The amount borrowed can have a significant impact on the interest you pay. Usually, the interest rate is lower if you borrow a large amount. One reason for this is that administrative costs form a smaller part. The same thing applies to the duration of the loan. If you take out a loan for a long time, the bank will not have the money for a long time. The interest will be higher.
The interest rate you pay depends largely on the market interest rate. This is determined by supply and demand. If the European Central Bank can lend cheap money to banks, it will also be cheaper for you. The opposite hypothesis also applies.

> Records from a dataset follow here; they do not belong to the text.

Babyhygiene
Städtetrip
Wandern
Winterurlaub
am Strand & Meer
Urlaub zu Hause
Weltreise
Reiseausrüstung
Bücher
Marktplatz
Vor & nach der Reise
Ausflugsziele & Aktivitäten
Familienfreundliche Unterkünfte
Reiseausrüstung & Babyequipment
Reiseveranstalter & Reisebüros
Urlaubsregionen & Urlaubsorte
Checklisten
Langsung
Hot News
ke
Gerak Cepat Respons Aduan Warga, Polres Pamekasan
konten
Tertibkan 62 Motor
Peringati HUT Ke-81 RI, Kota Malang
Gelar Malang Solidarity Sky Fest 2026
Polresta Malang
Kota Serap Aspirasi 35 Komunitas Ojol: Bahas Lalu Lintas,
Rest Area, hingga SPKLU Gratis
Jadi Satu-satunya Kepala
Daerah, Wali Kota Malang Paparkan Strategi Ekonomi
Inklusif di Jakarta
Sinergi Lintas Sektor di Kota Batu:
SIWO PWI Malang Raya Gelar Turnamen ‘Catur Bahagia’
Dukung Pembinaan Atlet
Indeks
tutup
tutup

Have you ever had problems with loan repayments? It is highly likely that you will have to pay a higher interest rate. Banks do this because they run the risk of not seeing the money they have lent you.
Profit for the bank
Of course, the bank must also make a profit. For example, there is a difference between the interest she receives and the interest she pays. In addition, the bank also benefits from the transformation. Banks mainly attract short-term savings and convert savings into long-term loans. Short-term interest rates (the interest they have to give on savings accounts) are generally lower than they should be. That’s how they make a profit. Do you want to know how much profit the bank makes at your interest rate? You can find this in the credit proposal. It contains the “rate”, that is, the interest plus the profit for the bank. This is the original interest rate minus the linked index (average interest rate for this maturity of the month preceding the rate).
Do you know the interest rate and are you wondering how much interest you will pay? You can easily calculate this online via online interest simulations. All you need to know is the loan amount, the annual rate, the period and the method of repayment.